Nothing in this law shall be taken or held to prohibit the recovery of exemplary damages by the surviving husband, wife, heirs of his or her body, or such of them as there may be of any deceased employe_ [Emphasis added].

This language is virtually identical to the language of article 16, section 26 of the Texas Constitution, which provides:

Every person, corporation, or company, that may commit a homicide, through wilful act, or omission, or gross neglect, shall be responsible, in exemplary damages, to the surviving husband, widow, heirs of his or her body, or such of them as there may be, without regard to any criminal proceeding that may or may not be had in relation to the homicide. [Emphasis added].

The pertinent language in article 16, section 26 of the Texas Constitution has been consistently interpreted by Texas courts, beginning in approximately 1881, as not including parents of the decedent. Hofer v. Lavender, 679 S.W.2d 470, 475 (Tex.1984); Winnt v. International & G.N.Ry. Co., 74 Tex. 32, 11 S.W. 907, 908 (1889); Houston & Texas Central Railway Co. v. Baker, 57 Tex. 419, 421 (1882); Houston & Texas Central Railway Co. v. Cowser, 57 Tex. 293, 305 (1881). Article 8306, section 5 of the Act contains virtually identical language to that which has, therefore, been interpreted by the Texas Supreme Court for well over one hundred years as not including parents within the class of beneficiaries.

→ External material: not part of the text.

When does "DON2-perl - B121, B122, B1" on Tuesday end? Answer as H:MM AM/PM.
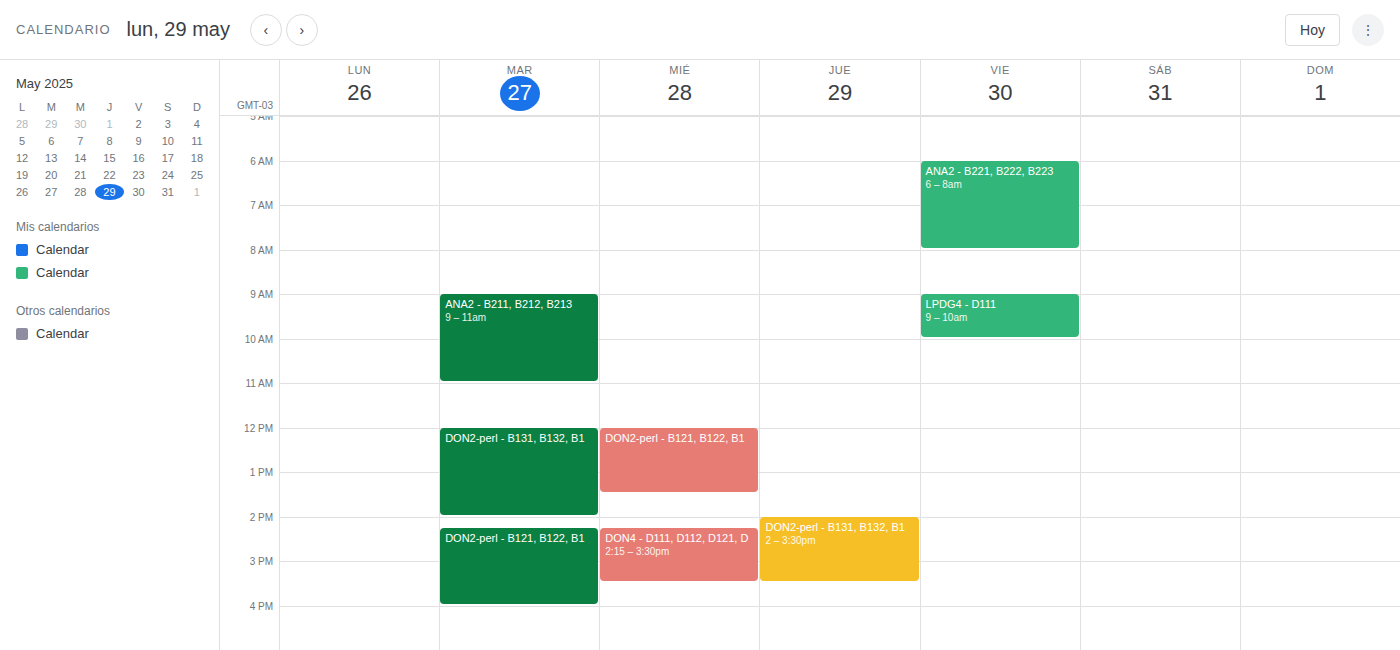
4:00 PMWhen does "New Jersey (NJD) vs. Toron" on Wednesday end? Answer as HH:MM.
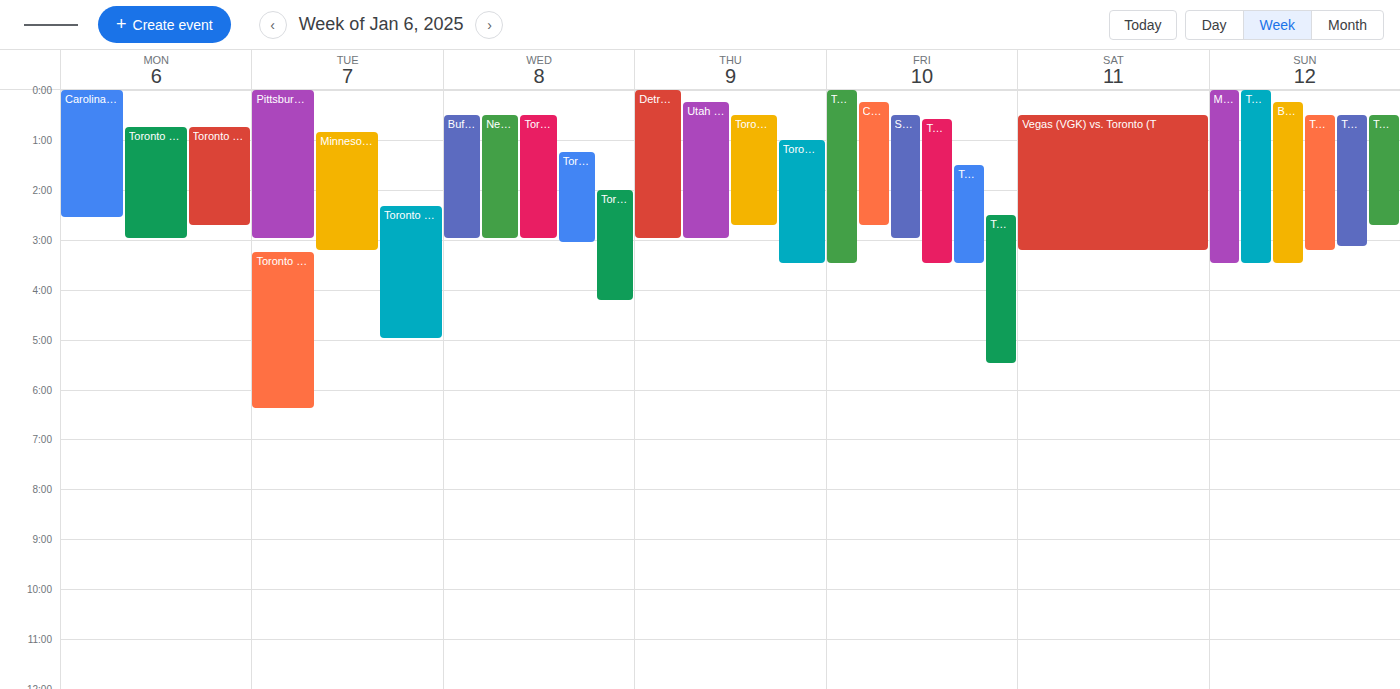
03:00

The purpose of section 5 of article 8306 was not to create a new cause of action, but merely to recognize the fact that the Act could not preclude recovery specifically provided for by the Texas Constitution under article 16, section 26. Duhart v. State, 610 S.W.2d 740, 743 (Tex.1980); Fort Worth Elevators Co. v. Russell, 123 Tex. 128, 70 S.W.2d 397, 408 (1934). Consequently, we conclude that the legislature intended the class designated in article 8306, section 5 to be coextensive with that established by article 16, section 26 of the Texas Constitution. Furthermore, the plain meaning of the words in the statute does not include parents within the class of beneficiaries. Parents are not “heirs of the body” of their children, and are clearly not within the other category, that of spouses.

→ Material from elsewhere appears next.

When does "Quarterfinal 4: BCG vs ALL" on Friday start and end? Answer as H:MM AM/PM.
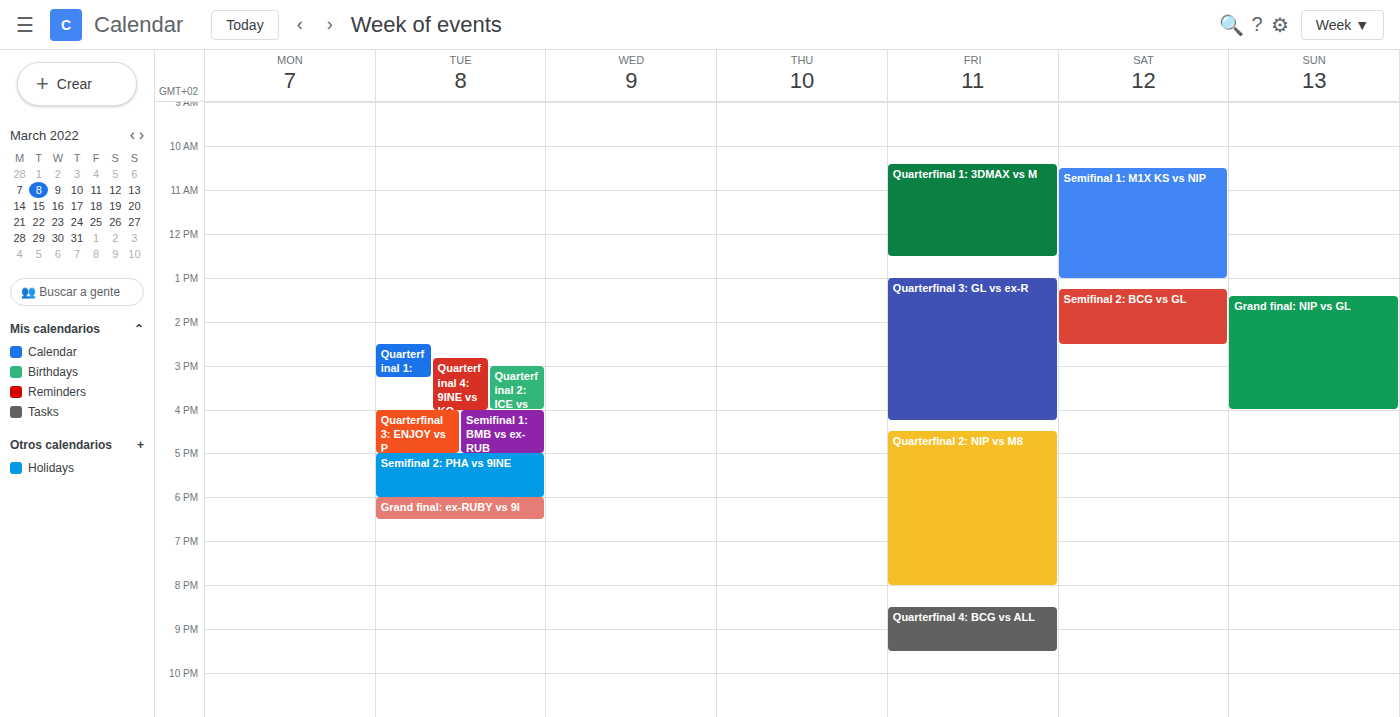
8:30 PM to 9:30 PMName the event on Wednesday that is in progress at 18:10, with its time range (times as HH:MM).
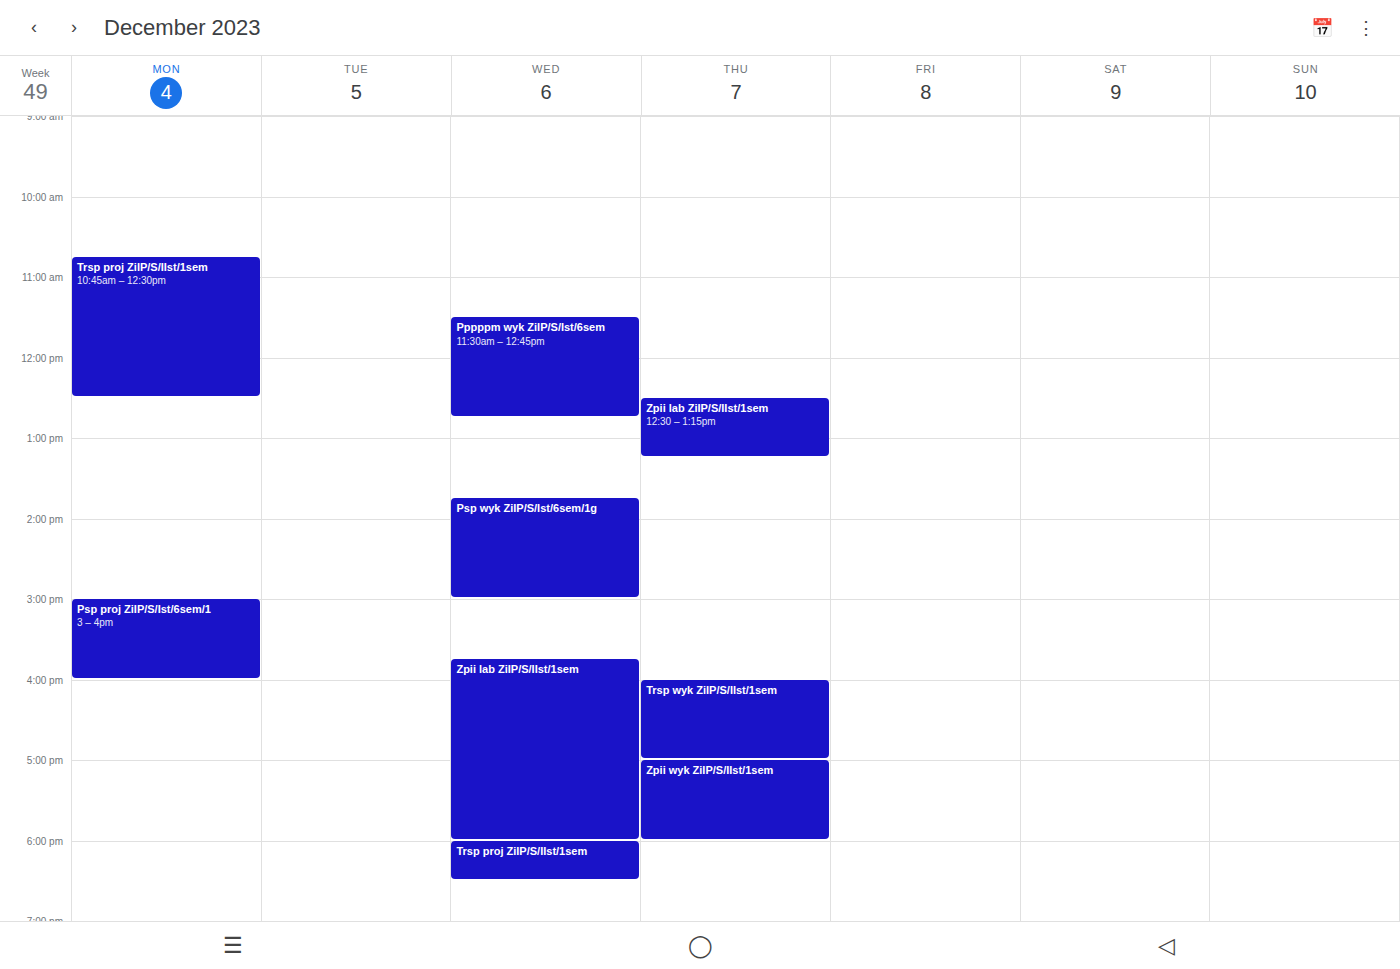
"Trsp proj ZiIP/S/IIst/1sem", 18:00 to 18:30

Nevertheless, the Glissons contend that parents are within the class because of the words “or such of them as there may be.” The Glissons urge us to ignore all prior case law to the contrary, because those cases failed to consider the meaning of these words. We cannot agree. “Them” is a pronoun, which must refer back to some noun previously used. In this case, the only nouns to which “them” could refer are “husband,” “wife,” and “heirs.” The noun “heirs” cannot be read out of context, however, for it is modified by the words “of his or her body,” which phrase has a specific legal meaning in Texas and includes only the children “begotten by the person.” Houston & Texas v. Baker, 57 Tex. at 425. Thus, the phrase relied upon by the Glissons cannot be construed to expand the categories already listed, but *696 instead simply means that all or any of the surviving members of the class listed may recover under this provision. Parents are thus not within the class of beneficiaries under either article 16, section 26 of the Texas Constitution or article 8306, section 5 of the Act.

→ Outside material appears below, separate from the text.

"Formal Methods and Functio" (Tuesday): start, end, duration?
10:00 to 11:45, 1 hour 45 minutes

The Glissons’ remaining argument is that to construe article 8306, section 5 of the Act and article 16, section 26 of the Texas Constitution to exclude parents from the class of beneficiaries, as we have done, denies them equal protection of the laws, as guaranteed by the fourteenth amendment to the United States Constitution. This precise issue has been decided adversely to the Glissons in Bridges v. Phillips Petroleum Co., 733 F.2d 1153 (5th Cir.1984), cert. denied, 469 U.S. 1163, 105 S.Ct. 921, 83 L.Ed.2d 933 (1985). Neither a suspect class nor a fundamental right is involved here, and therefore strict judicial scrutiny is not appropriate. See San Antonio Independent School District v. Rodriguez, 411 U.S. 1, 93 S.Ct. 1278, 36 L.Ed.2d 16 (1973). Thus, the classification is valid if it is rationally related to a legitimate state purpose. See, e.g., Parham v. Hughes, 441 U.S. 347, 351-52, 99 S.Ct.